After launching its dental eligibility and benefits service through Availity’s Provider Engagement Portal (Now known as Availity Essentials), Regence did not see the expected decrease in call center volume, suggesting that dental providers weren’t getting the level of information they needed. Before a patient comes in, dental providers fill out a pre-service form to understand annual limits on x-rays and cleanings, as well as multi-year limits on services such as crowns. “Providers were able to get basic benefit information [from Availity],” said Richard Smith, a provider operations product owner at Regence. “But if they couldn’t find something specific, they would just call the call center.” Inevitably, providers were losing confidence in Availity and relying more on the phone
To better understand what was behind the dissatisfaction, Regence used call center information, provider surveys, and usability sessions to uncover core issues with benefit information in Availity Workflows:
After evaluating provider feedback, Regence and Availity needed to solve two different challenges: how to deliver the level of detail that the dental providers were looking for and how to display the information in a way that was easy for them to consume.
Regence and Availity determined that the best way to deliver more granular information would be to allow providers to check benefits at the procedure code level, in addition to the service type code (STC) level. Whereas the STC could indicate “crown,” the procedure code-level benefit information could indicate whether it was a new crown, replacement, porcelain, Which tooth, etc. Procedure code level lookup also enables users to view multi-year accumulation limits for applicable benefit types.
Adding to the complexity for dental, the ANSI ASC x12 271 version 5010 does not specify the standards for transmitting tooth information, so Availity worked with Regence to establish a consistent transmission set that other payers could also use and wouldn’t conflict with existing dental standards.
“Regence had never provided benefit detail at the procedure code level before,” said Smith. “It was a significant effort on our end, and we could see the longer-term potential for using the solution for medical procedure codes.”
Tackling the usability issue, Availity underwent a rigorous and multi-faceted user experience redesign. In addition to the feedback from Regence’s usability sessions, Availity conducted surveys, focus groups, and onsite visits. A concise, tabular view was created from the analysis, aligning with how dental providers read the benefits. Before writing any code, Availity mocked up designs and got feedback from users.

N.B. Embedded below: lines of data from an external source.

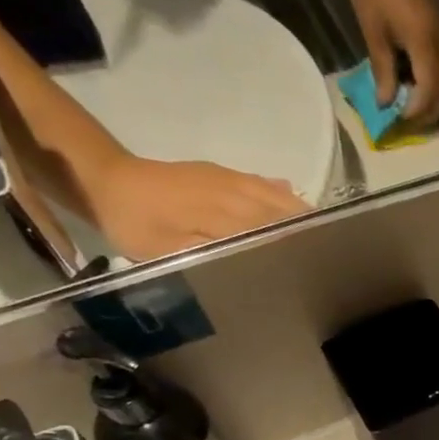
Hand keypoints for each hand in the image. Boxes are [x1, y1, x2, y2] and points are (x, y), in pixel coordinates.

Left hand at [81, 154, 311, 260]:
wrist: (108, 180)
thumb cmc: (137, 224)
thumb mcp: (170, 251)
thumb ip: (216, 254)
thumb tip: (258, 259)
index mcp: (227, 213)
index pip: (276, 231)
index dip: (300, 247)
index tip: (323, 265)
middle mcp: (237, 192)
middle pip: (285, 212)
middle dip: (309, 231)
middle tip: (330, 254)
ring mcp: (231, 179)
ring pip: (279, 196)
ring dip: (300, 214)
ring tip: (321, 234)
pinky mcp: (223, 174)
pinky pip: (264, 184)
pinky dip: (283, 196)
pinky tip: (293, 200)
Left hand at [348, 0, 438, 125]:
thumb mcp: (373, 30)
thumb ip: (383, 70)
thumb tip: (386, 103)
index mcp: (425, 42)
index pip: (430, 90)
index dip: (417, 111)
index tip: (400, 122)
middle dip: (431, 111)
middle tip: (411, 124)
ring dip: (434, 99)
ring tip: (414, 109)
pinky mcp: (437, 28)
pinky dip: (433, 83)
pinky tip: (415, 86)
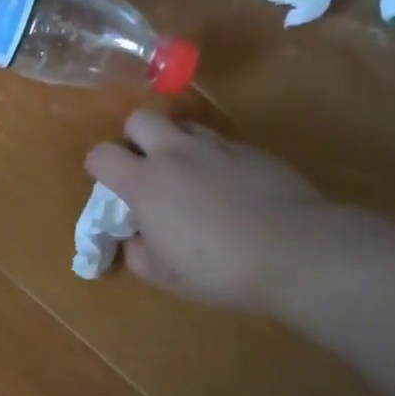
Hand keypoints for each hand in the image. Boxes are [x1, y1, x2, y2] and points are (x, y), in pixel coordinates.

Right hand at [85, 111, 335, 311]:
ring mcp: (217, 147)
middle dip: (135, 139)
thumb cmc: (219, 268)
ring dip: (175, 143)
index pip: (101, 155)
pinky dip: (213, 158)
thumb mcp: (164, 275)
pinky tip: (228, 188)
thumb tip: (134, 238)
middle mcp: (176, 153)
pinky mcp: (252, 150)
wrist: (296, 250)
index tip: (108, 186)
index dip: (98, 167)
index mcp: (145, 183)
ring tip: (187, 174)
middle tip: (146, 168)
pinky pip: (220, 143)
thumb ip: (137, 252)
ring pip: (183, 126)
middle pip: (140, 119)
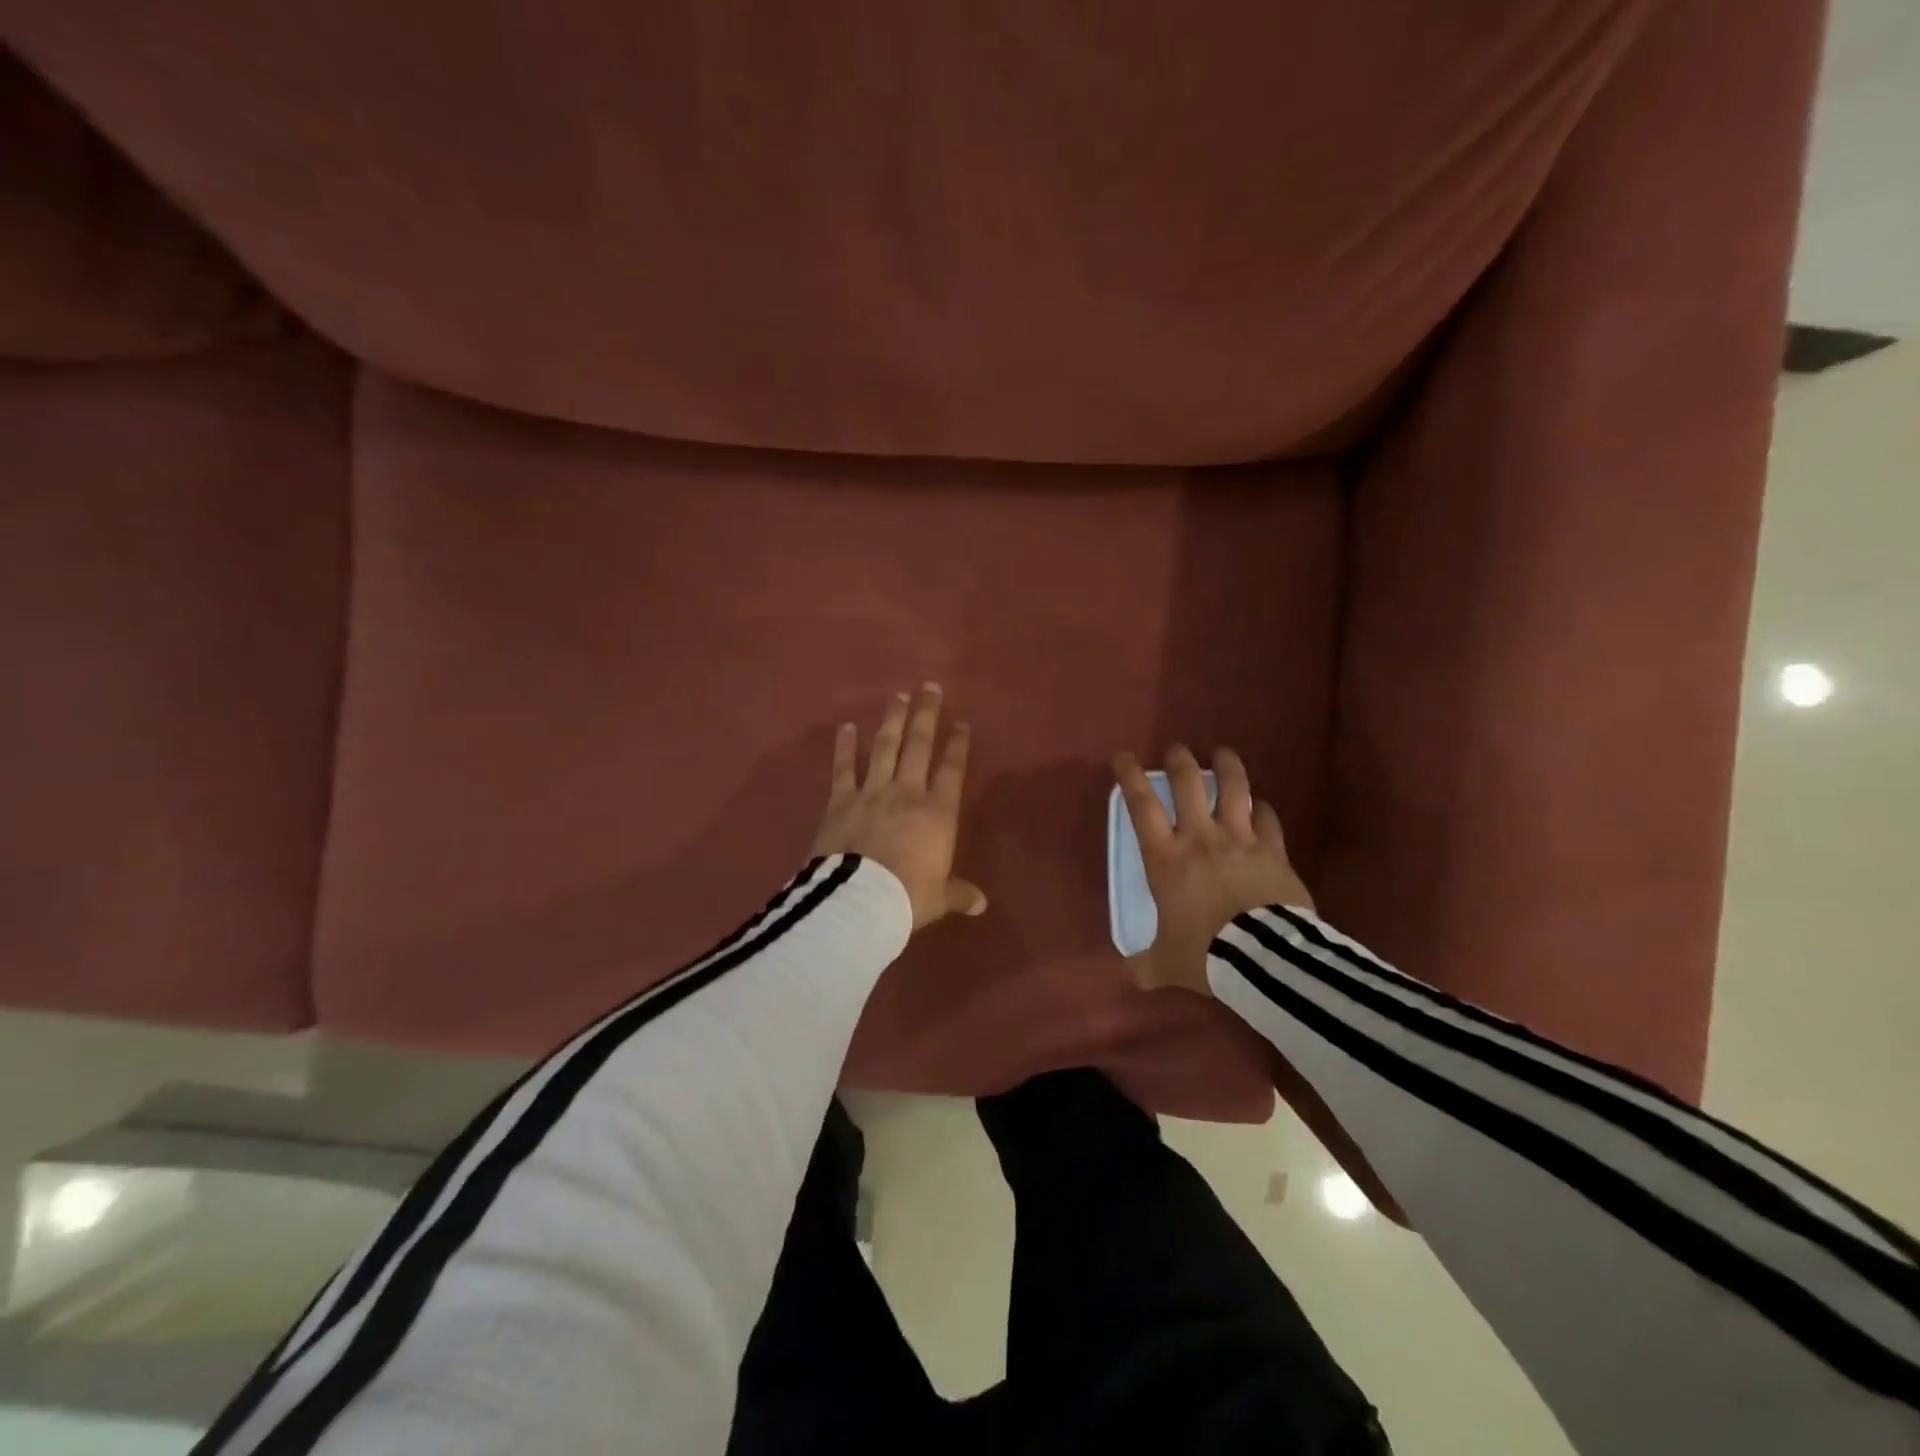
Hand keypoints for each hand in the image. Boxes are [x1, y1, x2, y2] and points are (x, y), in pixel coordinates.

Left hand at [813, 685, 987, 930]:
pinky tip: (846, 726)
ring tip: (898, 697)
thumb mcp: (939, 898)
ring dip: (892, 720)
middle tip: (930, 687)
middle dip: (926, 715)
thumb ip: (959, 894)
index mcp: (938, 813)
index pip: (952, 769)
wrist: (859, 901)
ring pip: (885, 748)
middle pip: (919, 745)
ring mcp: (872, 792)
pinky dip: (845, 746)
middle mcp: (907, 792)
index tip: (962, 722)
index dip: (958, 744)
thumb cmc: (908, 898)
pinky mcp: (840, 800)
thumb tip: (981, 904)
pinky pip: (843, 768)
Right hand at [1113, 745, 1311, 996]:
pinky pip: (1269, 820)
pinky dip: (1263, 809)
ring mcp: (1241, 840)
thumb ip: (1147, 966)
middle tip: (1177, 749)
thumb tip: (1130, 977)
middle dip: (1180, 760)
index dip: (1131, 777)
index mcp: (1166, 858)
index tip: (1124, 757)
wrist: (1264, 959)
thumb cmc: (1205, 954)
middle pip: (1189, 784)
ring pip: (1234, 789)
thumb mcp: (1167, 964)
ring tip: (1223, 753)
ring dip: (1228, 767)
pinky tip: (1262, 805)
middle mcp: (1201, 838)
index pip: (1142, 806)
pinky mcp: (1274, 852)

“Availity’s responsibility is to make payer information easy for providers to access and to understand,” said Tom Mort, a pre-service product owner at Availity. “Payers can provide robust detail in the EDI transaction, and Availity will display the information in simple, clear language, giving the provider confidence in the data and reducing calls.”
Regence launched the enhanced dental benefits user interface in October of 2020—just as many restrictions lifted from Covid-19 and dental appointments resumed. Given this timing, and some slight annual increases in dental membership and dental providers, Regence wanted to conduct extensive call-volume analysis to establish an accurate baseline for evaluating ROI.
“After factoring in many of the unique variables of the last year, we determined that the new user interface reduced dental provider calls by 11%,” said Smith. At the current rate, he anticipates monthly call volume to decrease by approximately 2% each month. “In just eight months, we’ve seen $75,000 in call-volume savings, which we expect to increase as data normalizes.”
Considering the non-standard call volume, Smith has been impressed with the early results. “Delivering eligibility results at the procedure code level gave providers much more trust in the information, and the revised design also made a huge difference.” He noted that the call volume analysis didn’t include provider satisfaction, which was also a key benefit of the project.
Smith believes Regence can see similar call-volume improvements by implementing procedure codes in medical benefits. “Every dental and some medical plans have multi-year accumulators. Having gone through this work with dental, a lot of the medical pieces fall into place easier. The successful launch of our dental benefit enhancements has us excited to begin exploring similar functionality for medical services.”